═══ Material supplied
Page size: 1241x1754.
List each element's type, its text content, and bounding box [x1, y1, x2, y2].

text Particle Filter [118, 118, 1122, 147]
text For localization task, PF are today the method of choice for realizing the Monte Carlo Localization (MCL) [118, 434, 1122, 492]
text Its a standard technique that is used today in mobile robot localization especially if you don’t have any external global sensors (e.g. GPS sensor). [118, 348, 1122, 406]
══════
• _Task requirements_:
Please convert every line of the entries above into a numbered list, omitting any blank lines.

• _Result of the task_:
1. Page size: 1241x1754.
2. List each element's type, its text content, and bounding box [x1, y1, x2, y2].
3. text Particle Filter [118, 118, 1122, 147]
4. text For localization task, PF are today the method of choice for realizing the Monte Carlo Localization (MCL) [118, 434, 1122, 492]
5. text Its a standard technique that is used today in mobile robot localization especially if you don’t have any external global sensors (e.g. GPS sensor). [118, 348, 1122, 406]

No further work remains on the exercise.